TEXTE FOURNI »
A la même époque, le César Constance [Chlore] combattit dans
la Gaule, près de Langres, et le même jour, il eut des revers et des succès
Contraint, en effet, par une soudaine irruption des barbares, de fuir
précipitamment vers la ville, dans le désordre de sa retraite, il trouva les
portes fermées et se fit hisser avec des cordes sur les remparts ; mais ses
troupes étant arrivées moins de cinq minutes après, il extermina près de
soixante mille Allemands. De son côté, l’Auguste Maximien termina la guerre
d’Afrique par la défaite et la soumission des Quinquégentiens, Dioclétien, après
avoir assiégé Achillée dans Alexandrie, le vainquit vers le huitième mois et le
tua. Il usa cruellement de la victoire et souilla toute l’Égypte de massacres et
de sanglantes proscriptions. Toutefois, dans cette circonstance même, il prit de
sages mesures et fit beaucoup de règlements utiles qui sont encore en vigueur
aujourd’hui. Galérius Maximien livra bataille à Narséus, entre Callinique et
Carres, consultant alors son courage plutôt que la prudence, car il n’avait
qu’une poignée d’hommes à opposer à l’armée la plus nombreuse. Aussi, repoussé
par l’ennemi et se rendant près de Dioclétien, qu’il rencontra sur sa route, il
fut accueilli, dit-on, par ce prince avec tant de hauteur que, malgré la pourpre
des Césars dont il était revêtu, il fut obligé de courir l’espace de plusieurs
milles après le char de l’empereur. Bientôt cependant il rassembla des troupes
en Illyrie et en Mésie; puis dans la haute Arménie, il en vint aux mains une
seconde fois avec Narséus, aïeul d’Hormisdas et de Sapor, et le battit
entièrement. Il sut si bien joindre, dans l’occasion, la prudence au courage,
qu’il fit souvent le métier d’espion, accompagné de deux cavaliers seulement.
Après avoir mis en fuite Narsès, il pilla son camp, prit ses femmes, ses sœurs,
ses enfants, et toute la richesse qui s’y trouva; il s’empara du trésor de
l’armée, et fit reculer Narsès jusqu’aux limites qui terminent la Perse. Il
revint ensuite en triomphe trouver Dioclétien qui était pour le moment campé en
Mésopotamie avec quelques troupes. Celui-ci le reçut avec toutes les marques
d’honneur qu’il en pouvait attendre. Ils firent ensuite différentes guerres, ou
ensemble, ou séparément et ils défirent les Carpiens, les Basternes, les
Sarmates, et logèrent sur les frontières de l’empire un grand nombre de
prisonniers qu’ils firent sur ces peuples.
XVI.

CONTENU AFFICHÉ »
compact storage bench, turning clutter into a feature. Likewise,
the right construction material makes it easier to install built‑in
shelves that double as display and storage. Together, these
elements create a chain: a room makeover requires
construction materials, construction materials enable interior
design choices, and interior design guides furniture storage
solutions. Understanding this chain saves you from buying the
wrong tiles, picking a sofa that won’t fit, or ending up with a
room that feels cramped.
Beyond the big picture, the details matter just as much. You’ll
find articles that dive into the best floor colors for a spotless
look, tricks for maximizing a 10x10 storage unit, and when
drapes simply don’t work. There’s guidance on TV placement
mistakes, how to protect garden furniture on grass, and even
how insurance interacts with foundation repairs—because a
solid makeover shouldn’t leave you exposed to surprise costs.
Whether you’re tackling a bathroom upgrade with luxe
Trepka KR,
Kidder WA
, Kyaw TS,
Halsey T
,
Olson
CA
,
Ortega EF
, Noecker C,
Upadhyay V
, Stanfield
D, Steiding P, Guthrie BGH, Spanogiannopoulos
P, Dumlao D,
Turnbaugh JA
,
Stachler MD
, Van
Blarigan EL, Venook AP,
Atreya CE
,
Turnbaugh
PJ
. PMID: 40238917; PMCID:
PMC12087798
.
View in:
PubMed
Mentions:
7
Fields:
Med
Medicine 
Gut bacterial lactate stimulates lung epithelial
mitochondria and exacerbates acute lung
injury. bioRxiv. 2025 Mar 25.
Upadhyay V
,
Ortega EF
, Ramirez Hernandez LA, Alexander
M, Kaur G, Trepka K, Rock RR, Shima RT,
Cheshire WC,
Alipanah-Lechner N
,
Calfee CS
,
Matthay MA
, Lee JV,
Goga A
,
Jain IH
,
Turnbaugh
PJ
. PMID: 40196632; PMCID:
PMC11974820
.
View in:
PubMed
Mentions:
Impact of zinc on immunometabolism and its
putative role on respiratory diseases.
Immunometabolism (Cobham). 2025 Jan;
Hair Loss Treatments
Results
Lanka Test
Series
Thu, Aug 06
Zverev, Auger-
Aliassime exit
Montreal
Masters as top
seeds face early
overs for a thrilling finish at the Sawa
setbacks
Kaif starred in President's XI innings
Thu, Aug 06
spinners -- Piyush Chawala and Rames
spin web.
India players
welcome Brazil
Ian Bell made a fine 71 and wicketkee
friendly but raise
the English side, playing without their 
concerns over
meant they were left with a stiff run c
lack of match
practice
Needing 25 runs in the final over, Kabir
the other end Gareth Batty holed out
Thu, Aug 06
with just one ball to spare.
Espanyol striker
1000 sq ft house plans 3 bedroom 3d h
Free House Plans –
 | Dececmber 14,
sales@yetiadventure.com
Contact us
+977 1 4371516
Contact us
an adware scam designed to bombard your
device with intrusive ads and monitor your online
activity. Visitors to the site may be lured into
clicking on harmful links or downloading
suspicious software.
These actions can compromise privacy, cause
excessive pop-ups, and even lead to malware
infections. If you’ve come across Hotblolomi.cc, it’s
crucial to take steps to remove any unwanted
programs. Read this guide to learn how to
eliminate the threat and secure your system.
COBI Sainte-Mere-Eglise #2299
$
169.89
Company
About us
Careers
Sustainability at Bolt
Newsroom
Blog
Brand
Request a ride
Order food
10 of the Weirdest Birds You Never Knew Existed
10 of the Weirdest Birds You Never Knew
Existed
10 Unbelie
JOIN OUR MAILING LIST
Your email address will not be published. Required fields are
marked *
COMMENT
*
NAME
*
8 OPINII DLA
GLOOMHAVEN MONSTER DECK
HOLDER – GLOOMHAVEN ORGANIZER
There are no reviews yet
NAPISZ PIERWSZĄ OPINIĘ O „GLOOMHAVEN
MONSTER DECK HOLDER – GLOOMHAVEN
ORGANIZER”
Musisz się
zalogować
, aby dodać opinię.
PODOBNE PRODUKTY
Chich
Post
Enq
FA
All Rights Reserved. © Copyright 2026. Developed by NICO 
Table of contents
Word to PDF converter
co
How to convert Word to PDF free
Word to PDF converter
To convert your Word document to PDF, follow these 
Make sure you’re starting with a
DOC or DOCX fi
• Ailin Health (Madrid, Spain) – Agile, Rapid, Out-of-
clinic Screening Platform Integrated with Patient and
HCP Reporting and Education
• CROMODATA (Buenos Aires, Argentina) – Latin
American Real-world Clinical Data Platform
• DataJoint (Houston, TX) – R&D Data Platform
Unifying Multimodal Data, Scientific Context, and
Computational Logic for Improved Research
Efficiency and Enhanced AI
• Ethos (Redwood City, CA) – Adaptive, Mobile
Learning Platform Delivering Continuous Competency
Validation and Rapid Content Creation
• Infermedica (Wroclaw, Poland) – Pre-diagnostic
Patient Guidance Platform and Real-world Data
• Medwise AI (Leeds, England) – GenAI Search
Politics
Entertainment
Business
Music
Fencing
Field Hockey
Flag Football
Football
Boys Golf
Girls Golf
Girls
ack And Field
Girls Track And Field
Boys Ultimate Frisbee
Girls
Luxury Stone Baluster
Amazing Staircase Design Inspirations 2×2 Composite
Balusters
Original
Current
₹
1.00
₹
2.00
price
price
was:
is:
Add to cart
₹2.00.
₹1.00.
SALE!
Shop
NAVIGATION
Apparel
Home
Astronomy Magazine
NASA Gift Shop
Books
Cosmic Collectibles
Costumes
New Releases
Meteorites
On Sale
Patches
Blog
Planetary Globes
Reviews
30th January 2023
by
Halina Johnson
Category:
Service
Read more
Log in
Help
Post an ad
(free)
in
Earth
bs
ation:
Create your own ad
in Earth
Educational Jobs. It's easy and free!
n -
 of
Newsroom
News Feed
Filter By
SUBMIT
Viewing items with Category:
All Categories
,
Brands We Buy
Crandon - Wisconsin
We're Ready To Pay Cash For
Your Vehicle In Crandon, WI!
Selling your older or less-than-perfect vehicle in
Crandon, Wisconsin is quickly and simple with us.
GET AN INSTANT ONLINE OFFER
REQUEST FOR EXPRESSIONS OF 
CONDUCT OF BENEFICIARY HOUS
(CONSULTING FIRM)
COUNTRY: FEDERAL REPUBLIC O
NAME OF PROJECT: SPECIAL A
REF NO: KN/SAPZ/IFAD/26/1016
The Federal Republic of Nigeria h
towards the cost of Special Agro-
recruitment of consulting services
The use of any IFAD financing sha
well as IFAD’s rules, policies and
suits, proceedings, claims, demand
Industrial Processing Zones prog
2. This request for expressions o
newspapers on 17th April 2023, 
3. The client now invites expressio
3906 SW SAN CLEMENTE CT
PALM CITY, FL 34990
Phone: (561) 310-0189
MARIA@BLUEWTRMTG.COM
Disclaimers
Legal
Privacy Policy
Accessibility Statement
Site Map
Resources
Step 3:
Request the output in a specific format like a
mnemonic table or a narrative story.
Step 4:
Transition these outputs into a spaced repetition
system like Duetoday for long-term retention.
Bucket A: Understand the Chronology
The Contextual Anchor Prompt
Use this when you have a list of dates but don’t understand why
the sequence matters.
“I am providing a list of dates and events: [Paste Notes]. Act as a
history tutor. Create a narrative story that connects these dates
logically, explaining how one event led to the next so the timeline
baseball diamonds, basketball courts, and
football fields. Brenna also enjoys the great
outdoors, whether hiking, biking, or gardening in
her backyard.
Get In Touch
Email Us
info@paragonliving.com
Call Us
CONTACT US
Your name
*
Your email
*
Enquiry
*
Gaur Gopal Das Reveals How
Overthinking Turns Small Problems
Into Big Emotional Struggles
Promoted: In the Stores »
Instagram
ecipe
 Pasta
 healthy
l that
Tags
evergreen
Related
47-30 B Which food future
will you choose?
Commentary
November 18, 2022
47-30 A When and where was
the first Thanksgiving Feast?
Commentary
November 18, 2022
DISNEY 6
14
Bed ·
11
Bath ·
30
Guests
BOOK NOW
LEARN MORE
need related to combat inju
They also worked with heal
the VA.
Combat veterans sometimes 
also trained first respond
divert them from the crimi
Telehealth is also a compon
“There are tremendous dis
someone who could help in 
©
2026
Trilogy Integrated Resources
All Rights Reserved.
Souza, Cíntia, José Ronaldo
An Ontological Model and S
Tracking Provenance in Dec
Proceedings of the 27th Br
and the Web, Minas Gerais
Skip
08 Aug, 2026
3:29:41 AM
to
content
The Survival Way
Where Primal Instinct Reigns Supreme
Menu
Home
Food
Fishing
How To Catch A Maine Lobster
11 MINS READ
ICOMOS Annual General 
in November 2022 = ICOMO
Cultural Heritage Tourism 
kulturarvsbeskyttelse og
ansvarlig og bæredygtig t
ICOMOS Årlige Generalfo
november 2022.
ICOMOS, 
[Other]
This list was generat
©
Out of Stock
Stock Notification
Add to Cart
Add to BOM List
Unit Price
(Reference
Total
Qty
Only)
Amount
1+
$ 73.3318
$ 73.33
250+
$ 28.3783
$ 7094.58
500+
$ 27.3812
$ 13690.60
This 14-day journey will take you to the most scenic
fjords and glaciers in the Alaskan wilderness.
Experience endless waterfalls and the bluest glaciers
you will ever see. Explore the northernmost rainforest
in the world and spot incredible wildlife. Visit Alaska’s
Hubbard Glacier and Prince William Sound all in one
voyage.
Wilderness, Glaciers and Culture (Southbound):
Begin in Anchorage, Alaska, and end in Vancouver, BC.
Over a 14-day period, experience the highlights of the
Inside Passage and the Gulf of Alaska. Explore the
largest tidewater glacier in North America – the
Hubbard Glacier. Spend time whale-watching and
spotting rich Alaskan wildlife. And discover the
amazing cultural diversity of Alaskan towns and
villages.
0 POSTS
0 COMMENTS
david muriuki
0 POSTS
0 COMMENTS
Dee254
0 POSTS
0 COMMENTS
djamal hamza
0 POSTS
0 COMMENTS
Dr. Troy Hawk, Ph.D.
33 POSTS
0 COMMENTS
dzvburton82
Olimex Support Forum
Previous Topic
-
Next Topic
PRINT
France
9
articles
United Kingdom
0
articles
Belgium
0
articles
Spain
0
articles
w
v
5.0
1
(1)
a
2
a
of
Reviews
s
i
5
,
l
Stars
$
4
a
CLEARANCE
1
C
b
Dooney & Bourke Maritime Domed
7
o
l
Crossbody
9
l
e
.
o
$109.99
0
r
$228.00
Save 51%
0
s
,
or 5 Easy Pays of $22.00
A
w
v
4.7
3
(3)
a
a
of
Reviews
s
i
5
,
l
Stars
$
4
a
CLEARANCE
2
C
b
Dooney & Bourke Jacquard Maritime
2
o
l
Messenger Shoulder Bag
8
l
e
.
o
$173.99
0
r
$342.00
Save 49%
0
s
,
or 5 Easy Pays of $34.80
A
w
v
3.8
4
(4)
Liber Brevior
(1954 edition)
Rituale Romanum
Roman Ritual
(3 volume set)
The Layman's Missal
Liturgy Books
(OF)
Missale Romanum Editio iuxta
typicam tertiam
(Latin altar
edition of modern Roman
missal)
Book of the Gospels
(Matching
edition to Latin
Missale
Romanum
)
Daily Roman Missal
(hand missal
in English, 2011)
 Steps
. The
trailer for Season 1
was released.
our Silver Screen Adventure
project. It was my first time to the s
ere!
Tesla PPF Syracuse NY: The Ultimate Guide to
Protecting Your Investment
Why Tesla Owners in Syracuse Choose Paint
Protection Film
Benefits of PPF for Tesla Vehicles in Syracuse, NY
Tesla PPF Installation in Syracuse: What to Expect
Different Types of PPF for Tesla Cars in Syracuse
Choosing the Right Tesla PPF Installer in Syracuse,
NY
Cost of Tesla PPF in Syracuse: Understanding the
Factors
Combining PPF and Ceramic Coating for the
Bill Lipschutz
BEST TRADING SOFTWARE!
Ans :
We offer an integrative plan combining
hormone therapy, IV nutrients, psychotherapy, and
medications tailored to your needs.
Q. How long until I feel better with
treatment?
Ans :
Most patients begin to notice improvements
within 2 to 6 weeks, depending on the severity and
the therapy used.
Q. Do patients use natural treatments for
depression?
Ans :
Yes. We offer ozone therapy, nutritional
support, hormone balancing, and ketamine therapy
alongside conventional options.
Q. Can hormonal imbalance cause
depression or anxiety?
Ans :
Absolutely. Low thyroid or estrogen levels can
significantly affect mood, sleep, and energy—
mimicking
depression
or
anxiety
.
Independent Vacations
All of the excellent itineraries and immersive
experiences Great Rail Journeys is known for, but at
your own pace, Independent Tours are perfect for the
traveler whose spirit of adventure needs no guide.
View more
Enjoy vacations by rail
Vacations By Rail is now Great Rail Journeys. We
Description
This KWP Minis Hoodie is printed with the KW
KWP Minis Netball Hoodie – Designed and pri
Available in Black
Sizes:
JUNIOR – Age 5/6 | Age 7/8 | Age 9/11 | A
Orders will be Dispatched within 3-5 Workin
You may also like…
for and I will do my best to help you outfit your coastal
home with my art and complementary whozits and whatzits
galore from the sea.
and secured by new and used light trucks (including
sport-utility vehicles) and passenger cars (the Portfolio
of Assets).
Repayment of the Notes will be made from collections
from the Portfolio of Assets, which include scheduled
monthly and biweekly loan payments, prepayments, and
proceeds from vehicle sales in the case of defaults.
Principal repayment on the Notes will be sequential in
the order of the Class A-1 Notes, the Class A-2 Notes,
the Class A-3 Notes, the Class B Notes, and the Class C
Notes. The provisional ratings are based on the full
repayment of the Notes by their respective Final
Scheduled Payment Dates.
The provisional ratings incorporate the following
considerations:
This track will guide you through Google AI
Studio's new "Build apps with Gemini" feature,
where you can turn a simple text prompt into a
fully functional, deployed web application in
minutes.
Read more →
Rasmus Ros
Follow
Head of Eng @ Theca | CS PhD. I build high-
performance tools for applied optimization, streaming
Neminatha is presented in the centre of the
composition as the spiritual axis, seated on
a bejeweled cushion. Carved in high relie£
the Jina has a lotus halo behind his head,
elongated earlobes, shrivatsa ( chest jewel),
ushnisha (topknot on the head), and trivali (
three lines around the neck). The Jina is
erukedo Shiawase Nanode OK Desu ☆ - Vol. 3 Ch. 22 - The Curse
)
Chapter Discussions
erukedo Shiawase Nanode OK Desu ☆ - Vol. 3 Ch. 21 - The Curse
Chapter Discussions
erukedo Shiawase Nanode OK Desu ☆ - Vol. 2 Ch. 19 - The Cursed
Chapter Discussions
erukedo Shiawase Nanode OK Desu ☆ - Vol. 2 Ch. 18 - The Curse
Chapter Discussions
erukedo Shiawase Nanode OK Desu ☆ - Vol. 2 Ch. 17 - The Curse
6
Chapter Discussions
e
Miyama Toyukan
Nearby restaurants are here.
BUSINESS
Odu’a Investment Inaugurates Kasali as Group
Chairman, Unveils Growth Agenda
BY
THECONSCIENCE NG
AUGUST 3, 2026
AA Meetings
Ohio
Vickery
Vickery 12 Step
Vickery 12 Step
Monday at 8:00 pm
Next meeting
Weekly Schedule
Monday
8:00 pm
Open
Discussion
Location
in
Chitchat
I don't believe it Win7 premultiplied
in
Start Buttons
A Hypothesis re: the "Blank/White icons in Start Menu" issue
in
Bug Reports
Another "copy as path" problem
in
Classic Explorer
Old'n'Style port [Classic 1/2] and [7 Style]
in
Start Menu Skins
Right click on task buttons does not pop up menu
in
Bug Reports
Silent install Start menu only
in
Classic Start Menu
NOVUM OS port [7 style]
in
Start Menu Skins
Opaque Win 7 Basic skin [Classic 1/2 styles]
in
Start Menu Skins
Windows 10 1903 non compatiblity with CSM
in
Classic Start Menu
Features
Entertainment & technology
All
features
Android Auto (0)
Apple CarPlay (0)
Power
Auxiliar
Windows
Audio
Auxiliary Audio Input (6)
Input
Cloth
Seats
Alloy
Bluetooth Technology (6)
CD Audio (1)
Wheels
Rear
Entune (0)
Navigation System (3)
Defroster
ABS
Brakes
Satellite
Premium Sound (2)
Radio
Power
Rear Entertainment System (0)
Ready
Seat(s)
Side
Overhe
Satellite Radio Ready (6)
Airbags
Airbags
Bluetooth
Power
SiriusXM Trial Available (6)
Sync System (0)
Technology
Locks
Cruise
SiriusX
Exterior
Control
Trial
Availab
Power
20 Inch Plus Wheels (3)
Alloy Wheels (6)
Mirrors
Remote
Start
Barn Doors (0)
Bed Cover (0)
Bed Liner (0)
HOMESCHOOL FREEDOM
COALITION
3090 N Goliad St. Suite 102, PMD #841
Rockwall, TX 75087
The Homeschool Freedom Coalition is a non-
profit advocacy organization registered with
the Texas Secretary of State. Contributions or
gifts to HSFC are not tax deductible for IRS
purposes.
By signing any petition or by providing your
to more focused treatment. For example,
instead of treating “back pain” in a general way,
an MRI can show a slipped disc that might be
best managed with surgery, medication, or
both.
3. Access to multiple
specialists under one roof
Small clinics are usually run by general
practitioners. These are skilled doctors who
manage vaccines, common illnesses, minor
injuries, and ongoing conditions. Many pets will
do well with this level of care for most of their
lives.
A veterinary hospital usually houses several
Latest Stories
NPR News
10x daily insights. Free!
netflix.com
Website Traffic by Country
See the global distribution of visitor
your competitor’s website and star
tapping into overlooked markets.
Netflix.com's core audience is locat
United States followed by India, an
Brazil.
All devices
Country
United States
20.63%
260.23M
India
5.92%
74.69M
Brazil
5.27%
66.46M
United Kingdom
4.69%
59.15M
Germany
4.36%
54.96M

EXERCICES À TRAITER »
1. Relevez tous les peuples que le récit des guerres de Dioclétien nomme comme vaincus ou exterminés.
2. D'après le récit des guerres de Dioclétien, dans quelles régions Galérius Maximien rassembla-t-il des troupes après avoir été repoussé par Narséus ?
3. Rédigez la suite du récit des guerres de Dioclétien, s'il vous plaît, en commençant le chapitre XVI.
Les entrées n'interviennent pas dans ce travail.

RÉPONSES AUX EXERCICES »
1. Les Allemands, les Quinquégentiens, les Carpiens, les Basternes et les Sarmates.

2. En Illyrie et en Mésie.

3.
Dioclétien était un prince naturellement fin; il avait
l’esprit, subtil et pénétrant; voulant satisfaire sa cruauté, et en faire
supporter l’aspect odieux par d’autres. D’ailleurs ce fut un prince habile et
laborieux. Il fut le premier qui substitua les usages des rois à ceux de la
république. Ses prédécesseurs s’étaient contentés du salut, lui voulut qu’on se
prosternât devant lui, et fit couvrir de pierreries ses habits et sa chaussure,
ne se contentant pas du manteau de pourpre qui était la seule marque de
distinction dans les empereurs, étant du reste habillés comme leurs sujets.
XVII.
Maximien était ouvertement cruel, orgueilleux, et d’un abord
difficile; son caractère était peint sur son visage; il secondait Dioclétien
dans ses violences, et ne suivait en cela que les mouvements de son cœur. Enfin
Dioclétien se sentant peu propre à gouverner l’empire plus longtemps, à cause de
son grand âge, proposa à Maximien de se retirer, et de mener une vie privée, en
laissant le soin du gouvernement à d’autres qui eussent plus de force et plus de
jeunesse. Cette proposition n’était pas tout à fait du goût de Maximien; il y
consentit néanmoins, et ils quittèrent tous deux la pourpre le même jour, et
parurent en habits de particuliers, Dioclétien à Nicomédie, et Maximien à Milan.
Ce ne fut pas sans avoir reçu dans Rome les honneurs d’un superbe triomphe, pour
les victoires qu’ils avaient remportées sur une infinité de nations; la pompe en
fut extraordinaire par les riches dépouilles qui y parurent; on y vit les
femmes, les sœurs et les enfants de Narsès marcher devant le char des
vainqueurs. L’abdication faite, ils se retirèrent, Dioclétien à Salone, et
Maximien dans la Lucanie. Le premier passa le reste de sa vie dans un honorable
repos, dans sa maison de plaisance près de Salone. La grandeur d’âme de ce
prince doit paraître d’autant plus extraordinaire, que depuis l’établissement de
l’empire, il est le seul qui de lui-même ait bien voulu descendre du faîte des
grandeurs à la simplicité d’une vie privée ; aussi fut-il déifié après sa mort.